Obesity prevention spending:  As noted in Dr. Cushman’s piece above, lawmakers this year actually took a step backwards in the fight against obesity by failing to restore the Governor’s $300,000 cut to CHAMPPS obesity prevention grants to communities.

Positive obesity steps: The House did pass an amendment that would have required the Health Care Reform Oversight Committee to study the impact of obesity in Vermont, especially on health care expenditures, and policy efforts the legislature could take to address obesity. Though the study requirement passed the House as part of the health care funding bill, the language was removed in the Senate.  House Health Care Committee members tried to get the study reinserted in the bill during the conference committee, but without success. 

During the debate, however, Senate Health and Welfare Committee Chair Claire Ayer said she would make obesity the first priority of her committee next session.   

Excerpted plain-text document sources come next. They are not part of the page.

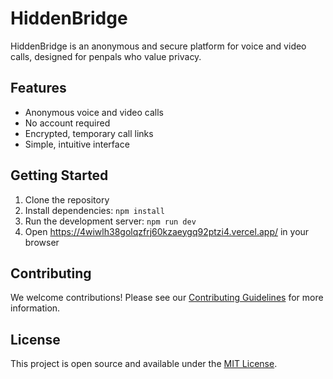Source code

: # HiddenBridge

HiddenBridge is an anonymous and secure platform for voice and video calls, designed for penpals who value privacy.

## Features
- Anonymous voice and video calls
- No account required
- Encrypted, temporary call links
- Simple, intuitive interface

## Getting Started
1. Clone the repository
2. Install dependencies: `npm install`
3. Run the development server: `npm run dev`
4. Open https://4wiwlh38golqzfrj60kzaeygq92ptzi4.vercel.app/ in your browser

## Contributing
We welcome contributions! Please see our [Contributing Guidelines](CONTRIBUTING.md) for more information.

## License
This project is open source and available under the [MIT License](LICENSE).
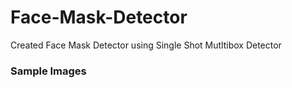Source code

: # Face-Mask-Detector
Created Face Mask Detector using Single Shot Mutltibox Detector

<h3>Sample Images</h3>
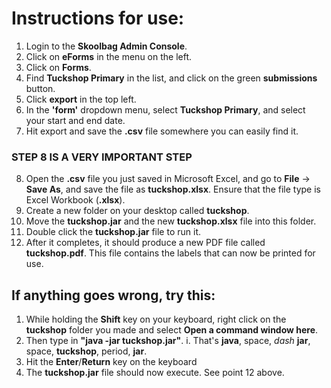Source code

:# Instructions for use:

1. Login to the **Skoolbag Admin Console**.
2. Click on **eForms** in the menu on the left.
3. Click on **Forms**.
4. Find **Tuckshop Primary** in the list, and click on the green **submissions** button.
5. Click **export** in the top left.
6. In the **'form'** dropdown menu, select **Tuckshop Primary**, and select your start and end date.
7. Hit export and save the **.csv** file somewhere you can easily find it.
### STEP 8 IS A VERY IMPORTANT STEP
8. Open the **.csv** file you just saved in Microsoft Excel, and go to **File** -> **Save As**, and save the file as **tuckshop.xlsx**. Ensure that the file type is Excel Workbook (**.xlsx**).
9. Create a new folder on your desktop called **tuckshop**.
10. Move the **tuckshop.jar** and the new **tuckshop.xlsx** file into this folder.
11. Double click the **tuckshop.jar** file to run it.
12. After it completes, it should produce a new PDF file called **tuckshop.pdf**. This file contains the labels that can now be printed for use.

## If anything goes wrong, try this:

1. While holding the **Shift** key on your keyboard, right click on the **tuckshop** folder you made and select **Open a command window here**.
2. Then type in **"java -jar tuckshop.jar"**.
    i. That's **java**, space, *dash* **jar**, space, **tuckshop**, period, **jar**.
3. Hit the **Enter**/**Return** key on the keyboard
4. The **tuckshop.jar** file should now execute. See point 12 above.
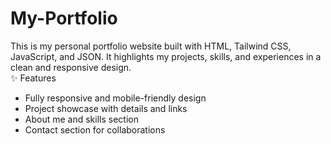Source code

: # My-Portfolio
This is my personal portfolio website built with HTML, Tailwind CSS, JavaScript, and JSON. It highlights my projects, skills, and experiences in a clean and responsive design.  
✨ Features  
- Fully responsive and mobile-friendly design
- Project showcase with details and links
- About me and skills section
- Contact section for collaborations
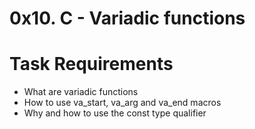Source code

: # 0x10. C - Variadic functions
# Task Requirements
- What are variadic functions
- How to use va_start, va_arg and va_end macros
- Why and how to use the const type qualifier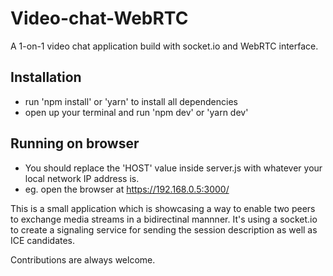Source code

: # Video-chat-WebRTC
A 1-on-1 video chat application build with socket.io and WebRTC interface.

## Installation
- run 'npm install' or 'yarn' to install all dependencies
- open up your terminal and run 'npm dev' or 'yarn dev'

## Running on browser
- You should replace the 'HOST' value inside server.js with whatever your local network IP address is.
- eg. open the browser at https://192.168.0.5:3000/ 

This is a small application which is showcasing a way to enable two peers to exchange media streams in a bidirectinal mannner.
It's using a socket.io to create a signaling service for sending the session description as well as ICE candidates.

Contributions are always welcome.
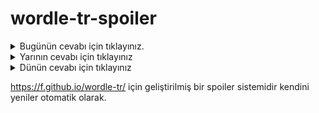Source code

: # wordle-tr-spoiler

<details>
  <summary>Bugünün cevabı için tıklayınız.</summary>
  <br>
    <b> camia </b>
</details>

<details>
  <summary>Yarının cevabı için tıklayınız</summary>
  <br>
   <b> ariza </b>
</details>

<details>
  <summary>Dünün cevabı için tıklayınız </summary>
  <br>
  <b> polat </b>
</details>

https://f.github.io/wordle-tr/ için geliştirilmiş bir spoiler sistemidir kendini yeniler otomatik olarak.

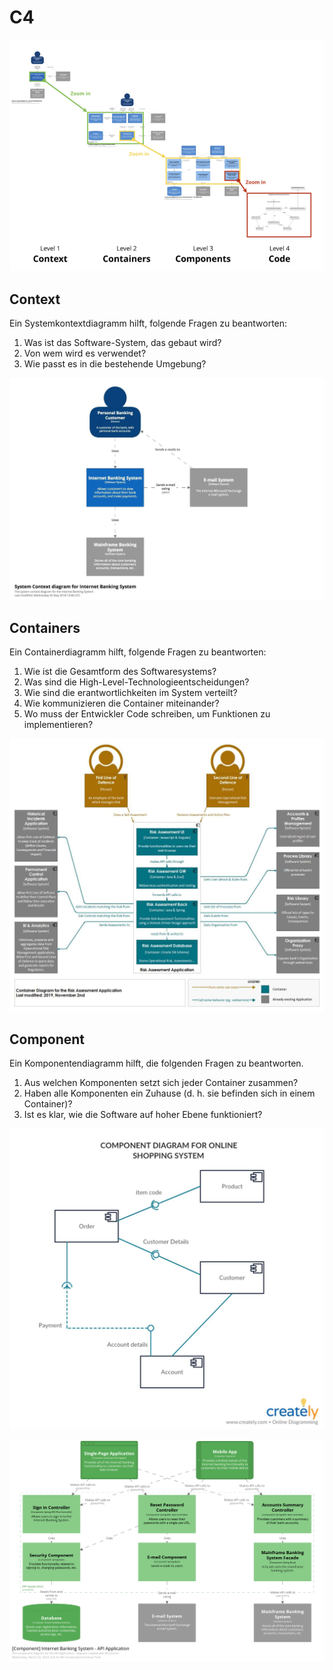 # C4

![image-20230427100758442](res/C4/image-20230427100758442.png)

## Context

Ein Systemkontextdiagramm hilft, folgende Fragen zu beantworten:

1. Was ist das Software-System, das gebaut wird?
2. Von wem wird es verwendet?
3. Wie passt es in die bestehende Umgebung?

![image-20230621125601571](res/C4/image-20230621125601571.png)

## Containers

Ein Containerdiagramm hilft, folgende Fragen zu beantworten:

1. Wie ist die Gesamtform des Softwaresystems?
2. Was sind die High-Level-Technologieentscheidungen?
3. Wie sind die erantwortlichkeiten im System verteilt?
4. Wie kommunizieren die Container miteinander?
5. Wo muss der Entwickler Code schreiben, um Funktionen zu implementieren?

![image-20230621125614920](res/C4/image-20230621125614920.png)

## Component

Ein Komponentendiagramm hilft, die folgenden Fragen zu beantworten.
1. Aus welchen Komponenten setzt sich jeder Container zusammen?
2. Haben alle Komponenten ein Zuhause (d. h. sie befinden sich in einem Container)?
3. Ist es klar, wie die Software auf hoher Ebene funktioniert?

![image-20230621125624928](res/C4/image-20230621125624928.png)

![image-20230621125653174](res/C4/image-20230621125653174.png)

Tobacco Prevention: We were successful in saving tobacco control program funding but the increase in the tobacco tax fell short.

Tobacco program funding: Though the Governor had recommended cutting $199,000 from Vermont’s Tobacco Control Program including funding for the independent Tobacco Evaluation and Review Board, its administrator and evaluation efforts, we, along with our partners in the Coalition for a Tobacco Free Vermont worked to get legislators to restore $175,000 to keep the board independent, retain its administrator and fund evaluation efforts.

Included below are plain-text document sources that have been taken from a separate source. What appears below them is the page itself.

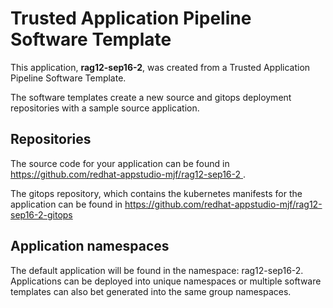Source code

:# Trusted Application Pipeline Software Template

This application, **rag12-sep16-2**, was created from a Trusted Application Pipeline Software Template.

The software templates create a new source and gitops deployment repositories with a sample source application. 

## Repositories

The source code for your application can be found in [https://github.com/redhat-appstudio-mjf/rag12-sep16-2 ](https://github.com/redhat-appstudio-mjf/rag12-sep16-2 ).
 
The gitops repository, which contains the kubernetes manifests for the application can be found in 
[https://github.com/redhat-appstudio-mjf/rag12-sep16-2-gitops ](https://github.com/redhat-appstudio-mjf/rag12-sep16-2-gitops ) 

## Application namespaces 

The default application will be found in the namespace: rag12-sep16-2. Applications can be deployed into unique namespaces or multiple software templates can also bet generated into the same group namespaces.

Tobacco tax: Though a significant increase in Vermont’s tobacco tax was raised a few times this session, even going as high as a $2 increase at one point in the House and Senate champions working to get a $1 increase in the Senate, the final tax that was passed fell below the 10% increase in the total pack price that is needed to have a public health impact.

Lawmakers passed a $0.33 tobacco tax as the sole revenue source to raise the $3.2 million for the health care funding bill.  With a pack of cigarettes currently selling on average for $8.10 a pack, the tax would have needed to be around $0.81 to have a positive health impact – urging smokers to quit and to prevent youth from ever starting.

E-cigarettes: During the debate on S.139, the health care bill, that House passed language that would have instituted a tax on e-cigarettes the equivalent to half of that currently imposed on cigarettes, and included a ban on the use of e-cigs in workplaces, public places and cars, the Senate removed the language. This is an issue of increased interest to lawmakers since the use of these products by middle school students has tripled.

Health Care Reform/Health Access: Though the health care bill ultimately passed by the legislature was significantly whittled down it did include positive provisions: 

  • The continuation of $760,000 in cost-sharing subsidies for low-income Vermonters.
  • $940,000 to help stabilize Medicaid reimbursements to health care providers
  • $1 million earmarked for the state's Blueprint for Health managed care system.
  • $300,000 in educational loan repayments for physicians, the cost of which is split between state and federal sources.
  • The bill also added three new positions to the Green Mountain Care Board to start setting rates for health care providers and pursuing an all-payer model. 

Charitable donations: Though a cap on charitable contributions was included in an earlier version of the revenue bill, the cap ultimately was removed.  The final bill limited limited the amount filers can deduct when filing their income taxes to $15,000 for an individual and $31,500 for a household and charitable contributions and health care expenses are exempt from the cap.